Mme Roberts a donc parlé à Kerri-Lynn Whyte, infirmière du CHEO qui était la coordonnatrice de la prévention des blessures et des traumatismes au moment du drame. Il a fallu du temps pour tout organiser, mais la rencontre a finalement eu lieu en février, quand Nina et Jutanie Kautuq sont venus à Ottawa pour une autre greffe de peau.
Ce jour-là, bien des gens se sont serrés dans les bras. Beaucoup de larmes ont été versées, de mains tenues et de mouchoirs trempés.

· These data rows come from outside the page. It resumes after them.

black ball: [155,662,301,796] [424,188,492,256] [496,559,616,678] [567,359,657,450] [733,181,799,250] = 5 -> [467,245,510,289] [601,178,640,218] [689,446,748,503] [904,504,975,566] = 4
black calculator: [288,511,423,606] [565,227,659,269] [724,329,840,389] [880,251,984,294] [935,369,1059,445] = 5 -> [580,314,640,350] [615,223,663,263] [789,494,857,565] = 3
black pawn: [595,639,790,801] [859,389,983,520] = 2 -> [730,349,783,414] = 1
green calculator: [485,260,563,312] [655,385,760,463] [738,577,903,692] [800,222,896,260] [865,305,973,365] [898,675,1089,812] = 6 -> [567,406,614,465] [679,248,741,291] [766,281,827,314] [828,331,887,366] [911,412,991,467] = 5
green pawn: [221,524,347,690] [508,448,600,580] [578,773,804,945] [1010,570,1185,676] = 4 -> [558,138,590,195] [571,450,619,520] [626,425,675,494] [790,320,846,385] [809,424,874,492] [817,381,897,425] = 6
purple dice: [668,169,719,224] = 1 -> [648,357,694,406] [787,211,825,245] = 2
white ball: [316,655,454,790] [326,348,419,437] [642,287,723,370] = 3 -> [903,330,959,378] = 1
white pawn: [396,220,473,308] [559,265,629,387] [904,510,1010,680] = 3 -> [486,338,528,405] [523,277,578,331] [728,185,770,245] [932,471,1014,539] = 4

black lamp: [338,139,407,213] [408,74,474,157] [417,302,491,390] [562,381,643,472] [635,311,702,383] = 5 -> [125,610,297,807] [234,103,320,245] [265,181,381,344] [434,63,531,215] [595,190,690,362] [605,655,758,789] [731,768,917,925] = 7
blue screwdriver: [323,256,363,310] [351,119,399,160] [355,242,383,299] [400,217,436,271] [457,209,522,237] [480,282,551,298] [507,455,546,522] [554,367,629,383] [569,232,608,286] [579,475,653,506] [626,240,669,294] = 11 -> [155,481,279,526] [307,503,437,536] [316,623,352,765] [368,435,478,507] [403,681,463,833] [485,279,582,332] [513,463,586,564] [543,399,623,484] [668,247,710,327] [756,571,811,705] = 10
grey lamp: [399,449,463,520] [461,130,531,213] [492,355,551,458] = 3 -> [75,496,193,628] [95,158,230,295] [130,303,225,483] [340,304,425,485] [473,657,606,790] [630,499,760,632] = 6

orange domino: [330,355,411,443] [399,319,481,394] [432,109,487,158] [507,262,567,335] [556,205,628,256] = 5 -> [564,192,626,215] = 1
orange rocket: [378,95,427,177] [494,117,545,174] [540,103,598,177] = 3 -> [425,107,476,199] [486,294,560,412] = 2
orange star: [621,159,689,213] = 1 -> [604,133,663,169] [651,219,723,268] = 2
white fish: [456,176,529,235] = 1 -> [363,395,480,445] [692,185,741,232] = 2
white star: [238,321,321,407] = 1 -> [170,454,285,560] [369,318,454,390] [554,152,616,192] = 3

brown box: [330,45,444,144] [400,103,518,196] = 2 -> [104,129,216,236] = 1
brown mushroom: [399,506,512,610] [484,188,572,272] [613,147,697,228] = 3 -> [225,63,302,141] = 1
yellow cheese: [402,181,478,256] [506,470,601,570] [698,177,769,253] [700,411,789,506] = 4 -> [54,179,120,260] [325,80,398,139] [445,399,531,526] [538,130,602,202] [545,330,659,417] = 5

« Nous nous sommes assurés que Tinisha ne soit jamais seule », a souligné Mme Whyte, s’adressant à Mme Kautuq. « Nous l’avons entourée de couvertures douillettes et de jolis toutous. »
Pendant que Mme Whyte racontait les derniers moments de Roxanne et d’Anton à leur mère, Jutanie, lui, jouait aux billes sur le plancher.
Nina et Jutanie avec le personnel du CHEO en soins intensifs |
« Ils n’ont jamais ressenti de douleur. Ils avaient des couvertures chaudes en tout temps. Ils étaient bien bordés et quelqu’un leur tenait la main. On sait si un enfant souffre parce qu’on suit son rythme cardiaque. Une infirmière surveillait en permanence le rythme cardiaque de chaque enfant. Je me souviens qu’à un moment, Roxanne avait appelé son frère Anton. Nous avons donc rapproché leurs lits pour qu’ils puissent se voir. Ils étaient ensemble, tout proches l’un de l’autre. Et nous appelions constamment au Campus Général pour prendre de vos nouvelles. »
Mme Whyte a glissé trois petites figurines d’anges gardiens entre les mains de Mme Kautuq.
« Pour chaque enfant. Pour vous rappeler que nous ne les oublierons jamais. »
Entre deux sanglots, Mme Kautuq leur répond en chuchotant : « Merci. Wow. Merci. Maintenant je me souviens de vous. C’est important de pouvoir rapiécer tous les morceaux. »
Nina Kautuq a voulu partager son expérience avec le public pour plusieurs raisons : pour l’aider à guérir, pour perpétuer le souvenir de ses enfants et pour témoigner de la compassion du personnel du CHEO et de L’Hôpital d’Ottawa.
Le drame a bouleversé les infirmières et les médecins. Ils ont bien accueilli la rencontre avec Mme Kautuq, qui leur a permis de commencer à guérir aussi.
« J’espère transmettre votre force à tous les soignants de vos enfants », a affirmé le Dr Sonny Dhanani, chef des soins intensifs pédiatriques.
« Cette expérience nous aidera à devenir de meilleurs médecins et infirmières », a déclaré Mme Whyte. « Vous avez fait preuve d’un courage exceptionnel toutes ces années, malgré la douleur insoutenable. Vos enfants nous ont rapprochés. Merci. »
Nina Kautuq a pris une grande inspiration et a souri à travers ses larmes. « Je me sens libérée d’un fardeau de 100 livres », exprime-t-elle. « Ça me touche énormément. »
La rencontre a permis d’atténuer sa douleur, même si elle ne disparaîtra jamais.
« Nina Kautuq va bien », a expliqué Mme Roberts le lendemain. « Elle m’a dit qu’elle était contente d’être enfin apaisée. » Cette nuit-là, Nina Kautuq a retrouvé le sommeil.